Do you still serve toxic cocktails to your garden each season? A little insecticide for the roses perhaps? Maybe a few squirts of herbicide for those pesky dandelions in the lawn? Pesticide users who live within Halifax Regional Municipality are learning to change their ways. HRM has found legislation, coupled with an extensive educational program, to be important initiatives for encouraging residents to adopt alternative pest prevention and control techniques. Forty percent of all Nova Scotians live in HRM.
Last year, the first phase of the four-year pesticide by law program began with a ban on the use of pesticides on all municipal property. During Years 2 and 3, the ban extends to the use of cosmetic pesticides on residential properties located within a 50-meter radius of properties registered by people at medical risk, and schools, daycare centers, parks, senior citizens residences, universities or churches. One month after its initiation, the document listing registered “at risk” properties and those within their radius, was over 600 pages long. During Year 4 (beginning April 1, 2003) a general ban on the use of pesticides will apply to all properties in HRM.
Stephen King, the Manager and Senior Advisor for Parks and Natural Areas, reports that HRM is the first of any major city in North America to enact legislation of this type and is acting as a model for others. “We are getting electronic requests for information from all over North America, Ireland, and the U.K.”

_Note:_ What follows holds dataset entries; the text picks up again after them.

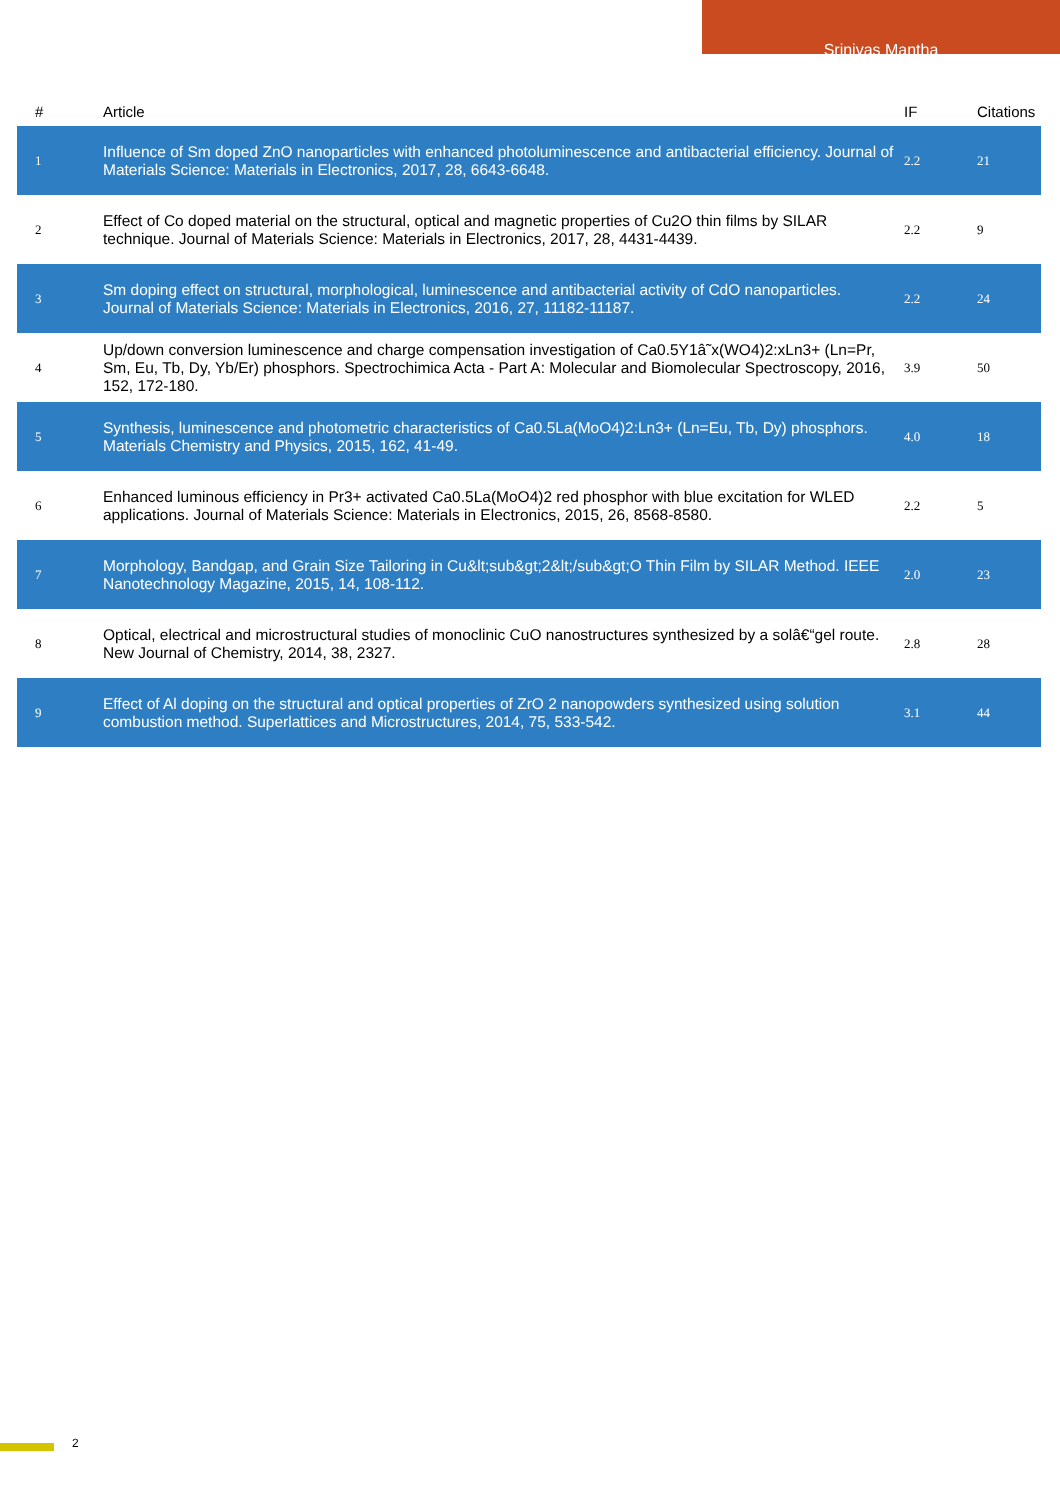Srinivas Mantha
| # | Article | IF | Citations |
| --- | --- | --- | --- |
| 1 | Influence of Sm doped ZnO nanoparticles with enhanced photoluminescence and antibacterial efficiency. Journal of Materials Science: Materials in Electronics, 2017, 28, 6643-6648. | 2.2 | 21 |
| 2 | Effect of Co doped material on the structural, optical and magnetic properties of Cu2O thin films by SILAR technique. Journal of Materials Science: Materials in Electronics, 2017, 28, 4431-4439. | 2.2 | 9 |
| 3 | Sm doping effect on structural, morphological, luminescence and antibacterial activity of CdO nanoparticles. Journal of Materials Science: Materials in Electronics, 2016, 27, 11182-11187. | 2.2 | 24 |
| 4 | Up/down conversion luminescence and charge compensation investigation of Ca0.5Y1â˜x(WO4)2:xLn3+ (Ln=Pr, Sm, Eu, Tb, Dy, Yb/Er) phosphors. Spectrochimica Acta - Part A: Molecular and Biomolecular Spectroscopy, 2016, 152, 172-180. | 3.9 | 50 |
| 5 | Synthesis, luminescence and photometric characteristics of Ca0.5La(MoO4)2:Ln3+ (Ln=Eu, Tb, Dy) phosphors. Materials Chemistry and Physics, 2015, 162, 41-49. | 4.0 | 18 |
| 6 | Enhanced luminous efficiency in Pr3+ activated Ca0.5La(MoO4)2 red phosphor with blue excitation for WLED applications. Journal of Materials Science: Materials in Electronics, 2015, 26, 8568-8580. | 2.2 | 5 |
| 7 | Morphology, Bandgap, and Grain Size Tailoring in Cu&lt;sub&gt;2&lt;/sub&gt;O Thin Film by SILAR Method. IEEE Nanotechnology Magazine, 2015, 14, 108-112. | 2.0 | 23 |
| 8 | Optical, electrical and microstructural studies of monoclinic CuO nanostructures synthesized by a solâ€“gel route. New Journal of Chemistry, 2014, 38, 2327. | 2.8 | 28 |
| 9 | Effect of Al doping on the structural and optical properties of ZrO 2 nanopowders synthesized using solution combustion method. Superlattices and Microstructures, 2014, 75, 533-542. | 3.1 | 44 |
2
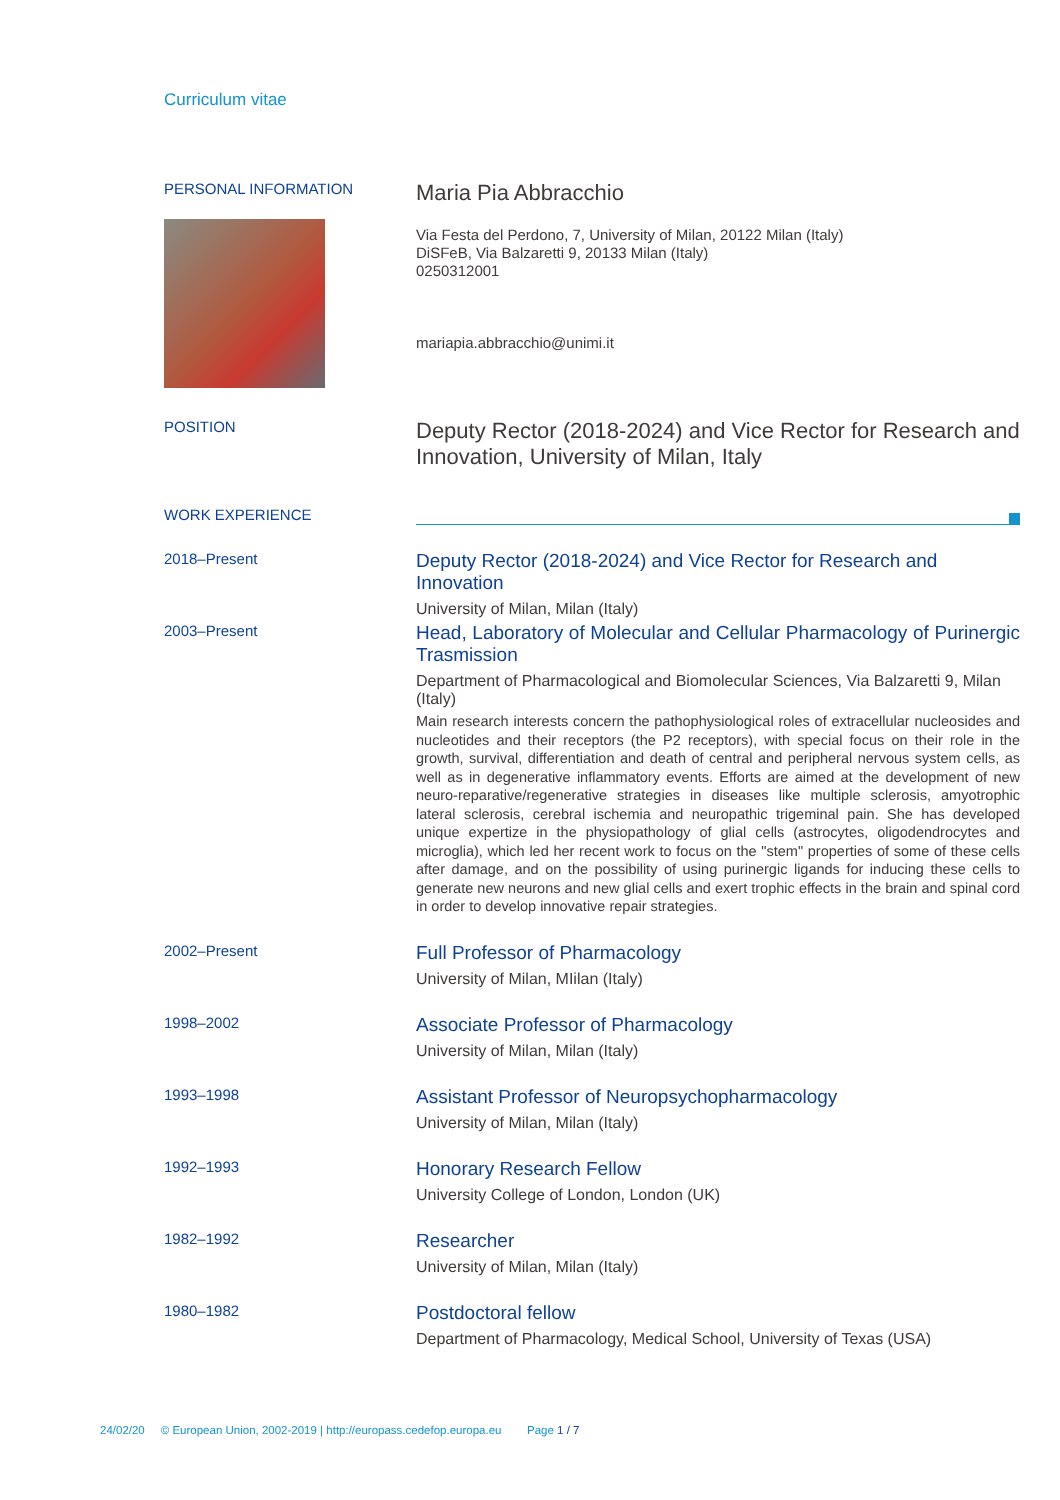Curriculum vitae
PERSONAL INFORMATION
Maria Pia Abbracchio
Via Festa del Perdono, 7, University of Milan, 20122 Milan (Italy)
DiSFeB, Via Balzaretti 9, 20133 Milan (Italy)
0250312001
mariapia.abbracchio@unimi.it
POSITION
Deputy Rector (2018-2024) and Vice Rector for Research and Innovation, University of Milan, Italy
WORK EXPERIENCE
2018–Present
Deputy Rector (2018-2024) and Vice Rector for Research and Innovation
University of Milan, Milan (Italy)
2003–Present
Head, Laboratory of Molecular and Cellular Pharmacology of Purinergic Trasmission
Department of Pharmacological and Biomolecular Sciences, Via Balzaretti 9, Milan (Italy)
Main research interests concern the pathophysiological roles of extracellular nucleosides and nucleotides and their receptors (the P2 receptors), with special focus on their role in the growth, survival, differentiation and death of central and peripheral nervous system cells, as well as in degenerative inflammatory events. Efforts are aimed at the development of new neuro-reparative/regenerative strategies in diseases like multiple sclerosis, amyotrophic lateral sclerosis, cerebral ischemia and neuropathic trigeminal pain. She has developed unique expertize in the physiopathology of glial cells (astrocytes, oligodendrocytes and microglia), which led her recent work to focus on the "stem" properties of some of these cells after damage, and on the possibility of using purinergic ligands for inducing these cells to generate new neurons and new glial cells and exert trophic effects in the brain and spinal cord in order to develop innovative repair strategies.
2002–Present
Full Professor of Pharmacology
University of Milan, MIilan (Italy)
1998–2002
Associate Professor of Pharmacology
University of Milan, Milan (Italy)
1993–1998
Assistant Professor of Neuropsychopharmacology
University of Milan, Milan (Italy)
1992–1993
Honorary Research Fellow
University College of London, London (UK)
1982–1992
Researcher
University of Milan, Milan (Italy)
1980–1982
Postdoctoral fellow
Department of Pharmacology, Medical School, University of Texas (USA)
24/02/20 © European Union, 2002-2019 | http://europass.cedefop.europa.eu Page 1 / 7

The landscape industry is also adapting to the pesticide bylaw. “It dovetails with the integrated pest management approach that our organization has been upholding for many years,” said Michelle LaVigne, Executive Director for Landscape Nova Scotia Horticultural Trades Association. LNS members willingly supply information on the basic precepts to a healthy landscape, including good topsoil depth and the proper choice and location of plants.